Start of RECORDS FOR PROCESSING

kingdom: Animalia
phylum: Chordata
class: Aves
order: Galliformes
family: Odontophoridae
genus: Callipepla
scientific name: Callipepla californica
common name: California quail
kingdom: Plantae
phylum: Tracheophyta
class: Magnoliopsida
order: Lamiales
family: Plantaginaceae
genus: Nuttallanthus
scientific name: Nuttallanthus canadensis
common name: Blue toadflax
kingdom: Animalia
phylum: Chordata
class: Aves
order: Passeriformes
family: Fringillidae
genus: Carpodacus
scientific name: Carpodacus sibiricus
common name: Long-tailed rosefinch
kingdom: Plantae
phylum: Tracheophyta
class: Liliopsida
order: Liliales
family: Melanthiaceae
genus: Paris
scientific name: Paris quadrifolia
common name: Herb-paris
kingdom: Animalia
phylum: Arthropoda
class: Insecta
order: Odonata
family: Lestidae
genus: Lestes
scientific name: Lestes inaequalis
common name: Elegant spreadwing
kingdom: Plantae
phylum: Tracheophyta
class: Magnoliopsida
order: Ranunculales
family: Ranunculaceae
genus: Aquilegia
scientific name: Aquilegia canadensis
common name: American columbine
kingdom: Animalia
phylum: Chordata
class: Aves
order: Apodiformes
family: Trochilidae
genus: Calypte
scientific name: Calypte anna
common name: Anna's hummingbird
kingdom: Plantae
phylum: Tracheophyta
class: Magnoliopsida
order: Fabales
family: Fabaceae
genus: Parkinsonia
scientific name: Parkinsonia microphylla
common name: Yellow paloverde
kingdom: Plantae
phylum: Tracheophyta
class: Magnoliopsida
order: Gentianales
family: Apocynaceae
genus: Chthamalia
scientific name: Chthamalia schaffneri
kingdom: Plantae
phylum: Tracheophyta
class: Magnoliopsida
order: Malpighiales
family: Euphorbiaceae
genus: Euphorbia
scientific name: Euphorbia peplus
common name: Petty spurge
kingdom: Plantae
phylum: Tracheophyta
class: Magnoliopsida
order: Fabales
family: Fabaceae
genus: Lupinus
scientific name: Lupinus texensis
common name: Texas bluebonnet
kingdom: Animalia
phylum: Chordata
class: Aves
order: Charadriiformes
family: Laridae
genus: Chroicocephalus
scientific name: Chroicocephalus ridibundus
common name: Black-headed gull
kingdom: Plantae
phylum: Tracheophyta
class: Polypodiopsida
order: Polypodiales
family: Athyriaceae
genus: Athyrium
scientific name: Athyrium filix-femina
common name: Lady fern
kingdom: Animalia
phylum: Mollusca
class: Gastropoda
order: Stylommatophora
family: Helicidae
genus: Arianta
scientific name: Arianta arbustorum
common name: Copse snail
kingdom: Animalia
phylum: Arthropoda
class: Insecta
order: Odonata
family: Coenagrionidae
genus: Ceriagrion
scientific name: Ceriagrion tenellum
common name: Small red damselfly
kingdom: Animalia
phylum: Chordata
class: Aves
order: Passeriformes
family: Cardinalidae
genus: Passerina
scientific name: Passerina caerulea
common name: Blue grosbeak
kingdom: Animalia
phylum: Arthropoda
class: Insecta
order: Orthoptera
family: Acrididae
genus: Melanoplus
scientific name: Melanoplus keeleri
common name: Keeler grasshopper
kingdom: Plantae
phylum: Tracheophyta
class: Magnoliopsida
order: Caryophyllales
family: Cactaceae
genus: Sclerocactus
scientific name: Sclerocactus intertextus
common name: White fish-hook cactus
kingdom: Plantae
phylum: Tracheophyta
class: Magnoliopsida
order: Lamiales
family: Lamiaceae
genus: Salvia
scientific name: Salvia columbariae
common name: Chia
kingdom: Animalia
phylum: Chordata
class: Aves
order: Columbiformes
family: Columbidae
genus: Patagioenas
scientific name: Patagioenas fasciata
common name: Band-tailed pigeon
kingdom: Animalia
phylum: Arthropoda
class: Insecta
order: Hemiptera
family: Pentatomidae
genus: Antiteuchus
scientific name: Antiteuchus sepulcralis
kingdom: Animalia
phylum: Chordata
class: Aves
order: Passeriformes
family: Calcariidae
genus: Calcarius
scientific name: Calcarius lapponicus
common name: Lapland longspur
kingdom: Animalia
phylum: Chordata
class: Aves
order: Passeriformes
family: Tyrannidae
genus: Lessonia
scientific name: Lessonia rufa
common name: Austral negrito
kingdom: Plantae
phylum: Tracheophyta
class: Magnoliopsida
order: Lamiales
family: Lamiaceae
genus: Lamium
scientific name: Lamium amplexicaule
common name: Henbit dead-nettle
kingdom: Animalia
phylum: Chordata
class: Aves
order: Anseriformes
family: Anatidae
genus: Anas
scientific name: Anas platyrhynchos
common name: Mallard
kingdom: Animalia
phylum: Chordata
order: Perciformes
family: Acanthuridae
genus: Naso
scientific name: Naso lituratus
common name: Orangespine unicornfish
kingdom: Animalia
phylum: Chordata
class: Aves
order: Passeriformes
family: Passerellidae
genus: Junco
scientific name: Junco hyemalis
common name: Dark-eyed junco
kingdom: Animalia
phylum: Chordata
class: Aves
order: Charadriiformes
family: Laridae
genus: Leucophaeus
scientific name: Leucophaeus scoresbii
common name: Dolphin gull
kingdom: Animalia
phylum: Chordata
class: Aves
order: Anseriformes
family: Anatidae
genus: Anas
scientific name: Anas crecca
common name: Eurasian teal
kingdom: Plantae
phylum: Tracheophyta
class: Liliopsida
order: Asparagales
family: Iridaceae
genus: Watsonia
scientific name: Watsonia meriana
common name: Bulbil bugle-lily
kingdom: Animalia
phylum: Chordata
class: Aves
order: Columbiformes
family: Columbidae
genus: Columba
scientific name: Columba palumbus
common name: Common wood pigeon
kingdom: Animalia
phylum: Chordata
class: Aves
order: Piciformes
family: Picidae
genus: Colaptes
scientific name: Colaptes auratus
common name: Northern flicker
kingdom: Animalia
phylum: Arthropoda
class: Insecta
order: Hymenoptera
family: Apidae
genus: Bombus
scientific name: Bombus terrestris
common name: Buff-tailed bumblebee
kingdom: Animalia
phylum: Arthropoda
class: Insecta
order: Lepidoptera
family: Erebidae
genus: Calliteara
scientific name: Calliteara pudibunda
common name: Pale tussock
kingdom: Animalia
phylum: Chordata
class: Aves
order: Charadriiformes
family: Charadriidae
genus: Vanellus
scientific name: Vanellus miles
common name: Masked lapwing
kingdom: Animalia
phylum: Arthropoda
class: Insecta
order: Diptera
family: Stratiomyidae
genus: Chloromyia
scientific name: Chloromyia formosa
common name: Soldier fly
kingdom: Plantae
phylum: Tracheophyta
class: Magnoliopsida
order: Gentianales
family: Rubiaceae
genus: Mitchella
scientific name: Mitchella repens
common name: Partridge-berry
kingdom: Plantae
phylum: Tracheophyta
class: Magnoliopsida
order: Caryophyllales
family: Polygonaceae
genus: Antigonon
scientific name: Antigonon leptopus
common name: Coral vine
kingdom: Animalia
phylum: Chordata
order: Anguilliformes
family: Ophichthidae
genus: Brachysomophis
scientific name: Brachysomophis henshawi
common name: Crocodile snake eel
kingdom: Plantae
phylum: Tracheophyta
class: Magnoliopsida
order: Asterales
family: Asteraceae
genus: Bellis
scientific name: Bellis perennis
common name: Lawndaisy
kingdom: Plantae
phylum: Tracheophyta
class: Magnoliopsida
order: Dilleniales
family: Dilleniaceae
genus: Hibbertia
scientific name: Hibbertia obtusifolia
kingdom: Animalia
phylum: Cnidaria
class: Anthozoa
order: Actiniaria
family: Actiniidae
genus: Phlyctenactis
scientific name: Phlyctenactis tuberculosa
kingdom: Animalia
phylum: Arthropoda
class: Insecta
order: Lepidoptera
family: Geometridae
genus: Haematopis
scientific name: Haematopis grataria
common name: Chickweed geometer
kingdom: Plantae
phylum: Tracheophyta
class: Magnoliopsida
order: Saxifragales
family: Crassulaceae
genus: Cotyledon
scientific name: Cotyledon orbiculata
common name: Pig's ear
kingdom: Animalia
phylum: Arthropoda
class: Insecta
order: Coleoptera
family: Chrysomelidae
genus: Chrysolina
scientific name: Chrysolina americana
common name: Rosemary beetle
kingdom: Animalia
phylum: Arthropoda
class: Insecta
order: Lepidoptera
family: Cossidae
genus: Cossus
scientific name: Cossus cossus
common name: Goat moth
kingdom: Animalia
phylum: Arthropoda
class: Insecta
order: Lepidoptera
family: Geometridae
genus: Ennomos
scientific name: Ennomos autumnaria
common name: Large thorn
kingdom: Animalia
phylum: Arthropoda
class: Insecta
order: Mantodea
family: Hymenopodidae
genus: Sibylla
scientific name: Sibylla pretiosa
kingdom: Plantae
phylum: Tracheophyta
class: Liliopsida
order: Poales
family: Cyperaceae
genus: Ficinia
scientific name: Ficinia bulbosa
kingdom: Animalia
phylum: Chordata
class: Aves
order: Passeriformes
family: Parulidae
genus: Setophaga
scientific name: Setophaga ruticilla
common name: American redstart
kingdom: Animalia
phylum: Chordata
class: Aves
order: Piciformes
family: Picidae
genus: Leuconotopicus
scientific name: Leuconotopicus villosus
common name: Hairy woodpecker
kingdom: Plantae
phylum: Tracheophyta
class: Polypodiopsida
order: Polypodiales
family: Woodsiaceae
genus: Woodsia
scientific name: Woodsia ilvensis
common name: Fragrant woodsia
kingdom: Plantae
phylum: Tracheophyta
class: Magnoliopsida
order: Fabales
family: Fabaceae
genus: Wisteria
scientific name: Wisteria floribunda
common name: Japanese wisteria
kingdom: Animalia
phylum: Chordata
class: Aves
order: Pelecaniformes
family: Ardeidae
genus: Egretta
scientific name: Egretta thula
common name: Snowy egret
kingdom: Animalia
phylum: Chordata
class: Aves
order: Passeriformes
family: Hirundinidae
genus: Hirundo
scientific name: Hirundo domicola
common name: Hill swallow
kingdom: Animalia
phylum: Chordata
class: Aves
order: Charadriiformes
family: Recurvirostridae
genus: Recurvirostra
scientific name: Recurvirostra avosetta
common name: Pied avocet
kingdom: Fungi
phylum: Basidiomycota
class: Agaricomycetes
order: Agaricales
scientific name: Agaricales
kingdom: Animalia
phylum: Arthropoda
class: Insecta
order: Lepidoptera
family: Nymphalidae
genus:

End of RECORDS FOR PROCESSING

• [WORK INSTRUCTIONS]
Write out the rows from the line with "scientific name: Lamium amplexicaule" to the line with "genus: Watsonia" again, switching each "common name" to "vernacular name" and leaving everything else unchanged.

• [THE SOLUTION]
scientific name: Lamium amplexicaule
vernacular name: Henbit dead-nettle
kingdom: Animalia
phylum: Chordata
class: Aves
order: Anseriformes
family: Anatidae
genus: Anas
scientific name: Anas platyrhynchos
vernacular name: Mallard
kingdom: Animalia
phylum: Chordata
order: Perciformes
family: Acanthuridae
genus: Naso
scientific name: Naso lituratus
vernacular name: Orangespine unicornfish
kingdom: Animalia
phylum: Chordata
class: Aves
order: Passeriformes
family: Passerellidae
genus: Junco
scientific name: Junco hyemalis
vernacular name: Dark-eyed junco
kingdom: Animalia
phylum: Chordata
class: Aves
order: Charadriiformes
family: Laridae
genus: Leucophaeus
scientific name: Leucophaeus scoresbii
vernacular name: Dolphin gull
kingdom: Animalia
phylum: Chordata
class: Aves
order: Anseriformes
family: Anatidae
genus: Anas
scientific name: Anas crecca
vernacular name: Eurasian teal
kingdom: Plantae
phylum: Tracheophyta
class: Liliopsida
order: Asparagales
family: Iridaceae
genus: Watsonia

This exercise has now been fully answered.